What to work on → Scan the entries below and say how many lines contain "money". Write only the number.

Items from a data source
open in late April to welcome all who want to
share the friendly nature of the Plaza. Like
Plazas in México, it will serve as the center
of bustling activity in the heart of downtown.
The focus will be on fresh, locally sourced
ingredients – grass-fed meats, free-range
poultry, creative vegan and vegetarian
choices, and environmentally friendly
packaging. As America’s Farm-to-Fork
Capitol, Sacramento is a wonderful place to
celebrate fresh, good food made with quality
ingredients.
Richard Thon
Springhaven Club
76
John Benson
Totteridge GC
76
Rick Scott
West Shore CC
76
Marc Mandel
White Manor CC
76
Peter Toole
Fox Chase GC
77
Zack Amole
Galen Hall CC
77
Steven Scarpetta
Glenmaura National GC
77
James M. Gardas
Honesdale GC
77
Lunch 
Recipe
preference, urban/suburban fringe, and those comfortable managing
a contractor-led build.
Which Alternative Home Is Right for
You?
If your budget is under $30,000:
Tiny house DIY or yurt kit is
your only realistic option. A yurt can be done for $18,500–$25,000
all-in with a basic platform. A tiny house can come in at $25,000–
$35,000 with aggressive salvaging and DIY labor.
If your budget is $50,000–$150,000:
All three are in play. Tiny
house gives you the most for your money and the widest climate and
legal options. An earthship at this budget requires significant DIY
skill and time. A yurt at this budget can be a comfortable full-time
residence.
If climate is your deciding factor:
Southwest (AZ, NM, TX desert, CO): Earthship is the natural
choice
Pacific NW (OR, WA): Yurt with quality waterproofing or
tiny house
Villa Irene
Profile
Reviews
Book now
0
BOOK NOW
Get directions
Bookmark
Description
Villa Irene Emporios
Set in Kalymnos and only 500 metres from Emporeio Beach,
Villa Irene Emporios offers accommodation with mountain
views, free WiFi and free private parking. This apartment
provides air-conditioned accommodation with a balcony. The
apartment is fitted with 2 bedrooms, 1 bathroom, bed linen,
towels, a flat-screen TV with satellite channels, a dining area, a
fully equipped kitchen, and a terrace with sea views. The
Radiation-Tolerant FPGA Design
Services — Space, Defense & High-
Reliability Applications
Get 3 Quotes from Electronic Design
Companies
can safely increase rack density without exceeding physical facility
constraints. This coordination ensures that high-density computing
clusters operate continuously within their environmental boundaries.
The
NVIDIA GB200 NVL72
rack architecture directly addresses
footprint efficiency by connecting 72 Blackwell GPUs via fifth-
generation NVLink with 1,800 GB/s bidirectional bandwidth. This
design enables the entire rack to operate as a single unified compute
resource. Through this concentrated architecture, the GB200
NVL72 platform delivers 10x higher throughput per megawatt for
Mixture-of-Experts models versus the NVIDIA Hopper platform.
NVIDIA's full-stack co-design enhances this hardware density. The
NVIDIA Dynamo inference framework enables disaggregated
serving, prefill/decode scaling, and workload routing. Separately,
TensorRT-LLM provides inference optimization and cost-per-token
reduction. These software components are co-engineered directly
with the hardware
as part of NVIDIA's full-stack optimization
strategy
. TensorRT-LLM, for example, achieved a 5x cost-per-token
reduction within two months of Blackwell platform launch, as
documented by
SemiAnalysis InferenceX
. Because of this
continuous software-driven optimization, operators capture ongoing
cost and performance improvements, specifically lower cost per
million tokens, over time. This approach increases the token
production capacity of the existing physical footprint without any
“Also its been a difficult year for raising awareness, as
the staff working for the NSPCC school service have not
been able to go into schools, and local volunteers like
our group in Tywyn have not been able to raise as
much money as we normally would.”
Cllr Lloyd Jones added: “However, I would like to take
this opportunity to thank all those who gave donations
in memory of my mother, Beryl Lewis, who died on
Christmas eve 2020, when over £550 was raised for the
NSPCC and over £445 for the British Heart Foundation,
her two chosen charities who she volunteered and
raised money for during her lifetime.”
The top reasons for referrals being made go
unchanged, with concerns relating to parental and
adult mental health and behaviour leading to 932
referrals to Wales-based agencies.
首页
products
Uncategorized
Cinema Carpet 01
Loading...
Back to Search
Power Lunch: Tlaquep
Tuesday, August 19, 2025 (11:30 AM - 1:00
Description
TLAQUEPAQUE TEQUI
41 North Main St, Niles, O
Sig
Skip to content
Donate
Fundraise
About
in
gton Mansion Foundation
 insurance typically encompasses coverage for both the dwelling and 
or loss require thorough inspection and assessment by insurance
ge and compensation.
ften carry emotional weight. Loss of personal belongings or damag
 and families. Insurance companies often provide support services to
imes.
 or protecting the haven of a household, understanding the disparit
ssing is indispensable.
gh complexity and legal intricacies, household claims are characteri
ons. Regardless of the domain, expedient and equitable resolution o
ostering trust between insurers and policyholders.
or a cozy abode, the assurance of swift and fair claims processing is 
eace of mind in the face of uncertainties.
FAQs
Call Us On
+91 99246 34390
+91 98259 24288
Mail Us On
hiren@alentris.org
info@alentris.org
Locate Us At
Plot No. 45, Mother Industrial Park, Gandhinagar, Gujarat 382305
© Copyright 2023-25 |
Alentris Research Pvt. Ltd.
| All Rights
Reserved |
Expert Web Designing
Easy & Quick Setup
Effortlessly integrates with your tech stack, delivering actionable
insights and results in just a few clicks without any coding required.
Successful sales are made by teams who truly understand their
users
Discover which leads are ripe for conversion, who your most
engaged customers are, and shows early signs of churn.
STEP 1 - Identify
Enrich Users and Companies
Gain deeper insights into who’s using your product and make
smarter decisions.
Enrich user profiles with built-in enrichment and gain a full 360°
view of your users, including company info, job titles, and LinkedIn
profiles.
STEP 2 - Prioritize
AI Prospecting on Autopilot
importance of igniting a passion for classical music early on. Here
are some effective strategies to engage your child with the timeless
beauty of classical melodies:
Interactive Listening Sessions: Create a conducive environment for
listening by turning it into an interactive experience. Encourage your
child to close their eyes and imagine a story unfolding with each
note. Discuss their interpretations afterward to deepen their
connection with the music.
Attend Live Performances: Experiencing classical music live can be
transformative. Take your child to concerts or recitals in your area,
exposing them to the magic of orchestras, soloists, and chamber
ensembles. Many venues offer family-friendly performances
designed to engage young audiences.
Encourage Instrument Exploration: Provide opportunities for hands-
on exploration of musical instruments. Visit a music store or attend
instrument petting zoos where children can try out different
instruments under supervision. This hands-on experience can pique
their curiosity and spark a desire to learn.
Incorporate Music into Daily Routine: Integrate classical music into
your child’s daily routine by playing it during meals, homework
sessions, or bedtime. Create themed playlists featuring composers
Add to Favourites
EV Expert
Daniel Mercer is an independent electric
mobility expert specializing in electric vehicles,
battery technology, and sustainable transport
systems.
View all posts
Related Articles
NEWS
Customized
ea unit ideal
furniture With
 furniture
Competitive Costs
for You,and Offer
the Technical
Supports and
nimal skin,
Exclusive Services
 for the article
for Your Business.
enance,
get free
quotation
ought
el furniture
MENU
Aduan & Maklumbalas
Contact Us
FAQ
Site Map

Task response → 3